For the foregoing reasons, the circuit court's decision is
KONDUROS, GEATHERS, and LOCKEMY, JJ., concur.
 According to Pfohl's brief, her first name is "Lora," not "Laura" as set forth in the pleadings. We order that the case caption be amended accordingly.
 To state a cause of action for negligence, the plaintiff must allege facts that demonstrate the concurrence of three elements: (1) a duty of care owed by the defendant; (2) a breach of that duty by negligent act or omission; and (3) damage proximately caused by the breach. Kleckley v. Nw. Nat'l Cas. Co., 338 S.C. 131, 138, 526 S.E.2d 218, 221 (2000).
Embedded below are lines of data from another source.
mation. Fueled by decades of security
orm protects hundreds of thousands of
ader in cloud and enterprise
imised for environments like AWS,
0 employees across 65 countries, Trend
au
 Because Hampton did not move for a directed verdict at the close of all the evidence but rather waited until after closing arguments were completed, we question whether this issue is preserved for review on appeal. See Rule 50, SCRCP note 2 ("The motion for directed verdict may be made at the close of plaintiff's evidence, as well as at the close of all the evidence."); Freeman v. A. & M. Mobile Home Sales, Inc., 293 S.C. 255, 258-59, 359 S.E.2d 532, 535 (Ct. App. 1987) ("Before a motion for judgment notwithstanding the verdict can properly be made, . . . a party must move for a directed verdict at the close of all the evidence."); 88 C.J.S. Trial § 442 (2001) ("According to some authority, it is too late to move for a directed verdict after the beginning of argument, or after the close of the testimony and argument of both parties, when reopening is wholly within the discretion of the court." (footnotes omitted)). Nonetheless, as discussed herein, even if this issue is preserved, we find the jury's verdict must be affirmed.
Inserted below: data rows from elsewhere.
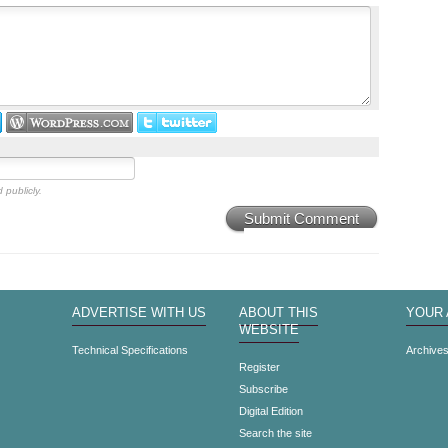
 publicly.
Submit Comment
ADVERTISE WITH US
ABOUT THIS
YOUR
WEBSITE
Technical Specifications
Archive
Register
Subscribe
Digital Edition
Search the site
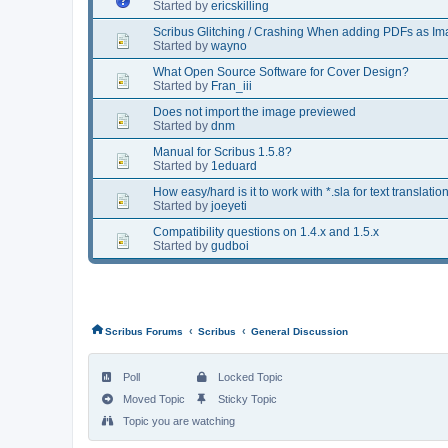
Started by
ericskilling
Scribus Glitching / Crashing When adding PDFs as I
Started by
wayno
What Open Source Software for Cover Design?
Started by
Fran_iii
Does not import the image previewed
Started by
dnm
Manual for Scribus 1.5.8?
Started by
1eduard
How easy/hard is it to work with *.sla for text translatio
Started by
joeyeti
Compatibility questions on 1.4.x and 1.5.x
Started by
gudboi
‹
‹
Scribus Forums
Scribus
General Discussion
Poll
Locked Topic
Moved Topic
Sticky Topic
Topic you are watching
 In her amended complaint, Hampton alleged she suffered "physical harm and injuries" and incurred medical expenses; she did not claim any damages relating to her vehicle.
 The issue of whether Hampton suffered any damages as a result of Pfohl's alleged negligence was pertinent to the question of Pfohl's liability and thus was subsumed in the verdict form's query, "Do you find the defendant was negligent and that such negligence proximately caused the plaintiff's injuries?" See Stevens v. Allen, 342 S.C. 47, 52, 536 S.E.2d 663, 665 (2000) (holding if the jury finds the plaintiff has failed to prove damages proximately caused by the defendant's negligence, then it should render a verdict finding the defendant not liable rather than award the plaintiff zero damages).
 We decide this case without oral argument pursuant to Rule 215, SCACR, and the parties' agreement.